Со вздохом оседая, ветеран послал Александру стоический взгляд:

- Orosz...*

Мадьярка повернулась и, легко ступая, унесла свою аскетическую наготу в сторону пониженных температур.

Александр снялся с места и, отталкивая дно, пошел вспять. Навстречу, подтягивая купальные трусы в сплошных фестонах, с визгами и брызгами неслись две "нетворческие" спутницы по поезду Дружбы - работницы сферы обслуживания. По пятам за ними ломили московские сатиры с завода "Серп и Молот", хваткие пальцы которых оставляли следы на плоти белой - сдобной ускользавшей.

В бассейне на глубоком синем месте под общий хохот рыдал, выныривая, и нырял обратно ударник: удалой прыжок вниз головой смыл трусы с бедняги. Не вижу ничего смешного.

Прочие "ребята" еще томились в волнующем тумане общих душевых. Некоторые заодно стирали свои носки, надев, как варежки; при этом выстиранные - при отсутствии на кафеле каких-либо крюков - находчиво вешались на члены. Загнанные в открытые кабинки видом моющихся венгерок, совершенно голых через одну, выйти "ребята" не могли просто физически.

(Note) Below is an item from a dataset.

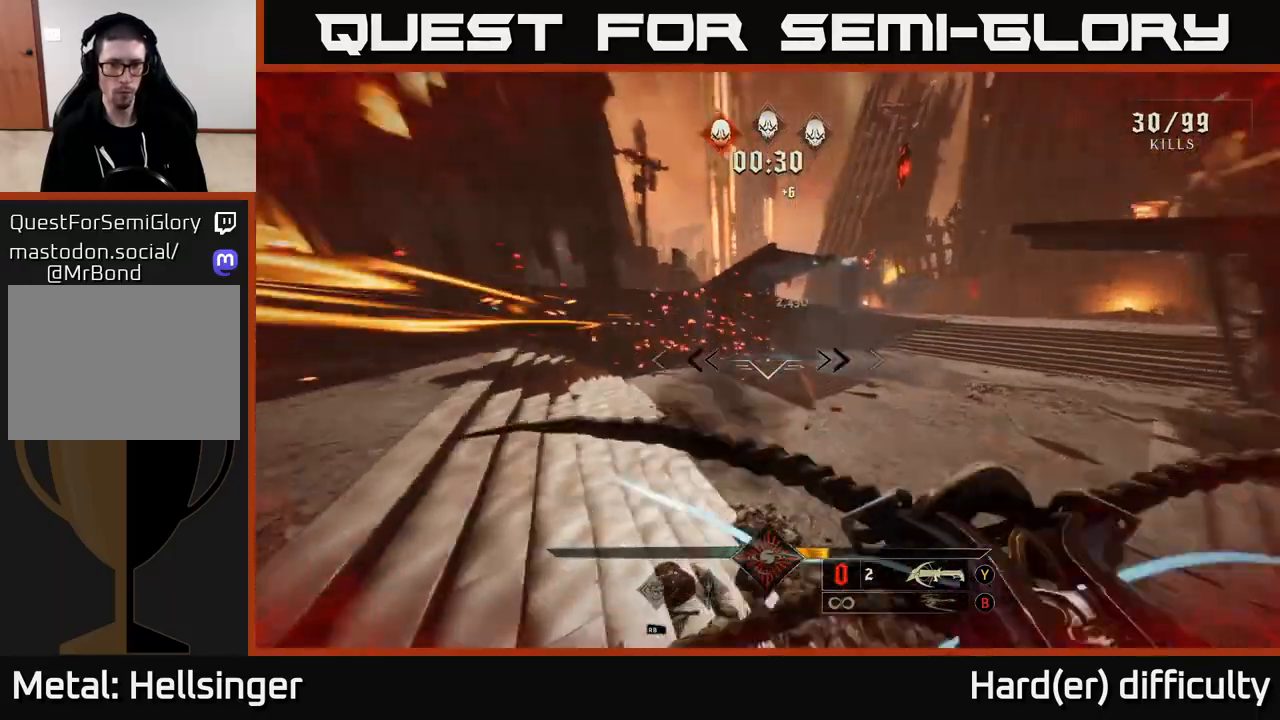
{"buttons": [], "left_stick": "up", "right_stick": "up-left", "events": [[17, "right_stick", "center"], [267, "left_stick", "up"], [467, "right_stick", "up-left"]]}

А у него - ни отзвука. Несмотря на ягодицы - в кабинке как раз напротив. Впрочем, одетые в монокини. Полные и круглые, и с влипшим треугольничком белых трусов, завязки которых струились по бедрам. Не распаренно-тупые, а смышленые - такое выражение имели. Заложив руки за голову в клеенчатом чепце с оборочками, их обладательница выгибалась в облаке тумана. К нему спиной. Нет, никакого импульса. Этакая русалка: снизу женщина, а сверху, как тинэйджер, хрупкая. Углы локтей, мыски слегка отросших после бритья подмышек, едва намеченные груди, но каждая с припухлостью, увенчанной соском. Она закрыла воду, стянула чепчик и оказалась стриженной "под мальчика".

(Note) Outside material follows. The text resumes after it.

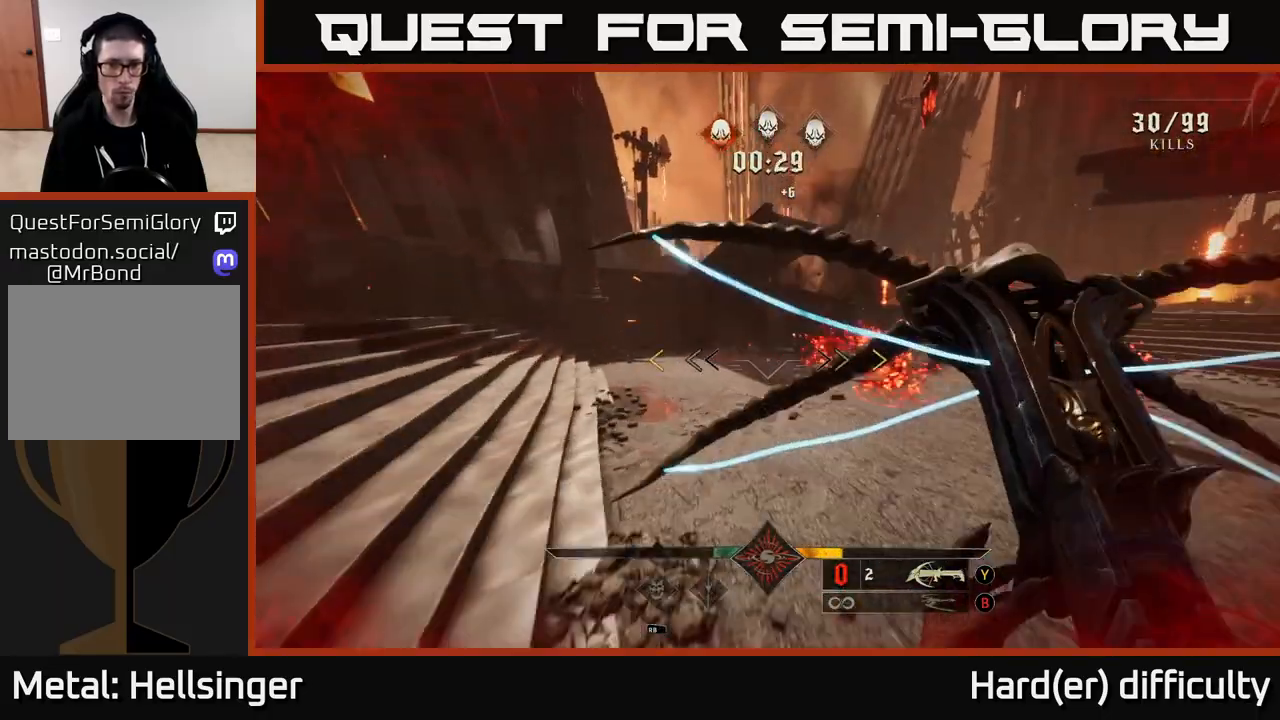
{"buttons": [], "left_stick": "left", "right_stick": "center", "events": [[67, "left_stick", "up-left"], [100, "right_stick", "right"], [217, "left_stick", "left"], [300, "right_stick", "center"]]}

- Сэрвус! - поднял он руку.

Иби проморгалась и большерото улыбнулась:

- А, сэрвус! Как ты вчера?

- Я ничего. А ты?

- О, лучше не вспоминать... - Она опустила голову, пальцами ног ухватывая перепонки шлепанцев. - В этом "Золотом быке" я обнимала до утра ну, как его... ватерклозет? После МГУ со мной такого еще не было.

- Ты тоже из МГУ?

- Только первый курс. Потом вернулась в Будапешт.

Однокашники, они, соприкасаясь мокрыми локтями, вышли в раздевалку. Она открыла шкаф - наружу, разогнувшись на ремне, вывалилась бляха с пятиугольной звездой. Она спрятала душевые принадлежности, закрыла дверцу, замкнула и повернулась к нему своей глазастой грудью.

Он опустился на скамейку.

- А плавать не идешь?

- Уже.

По краям белой, а точнее, облипше-курчавой условности с завязками кожа была чисто выбрита. Она поставила рядом с ним свою длинную голень, и пристегнула ключ на красном ремешке. К щиколотке. Ногти на ноге покрыты были сиреневым лаком.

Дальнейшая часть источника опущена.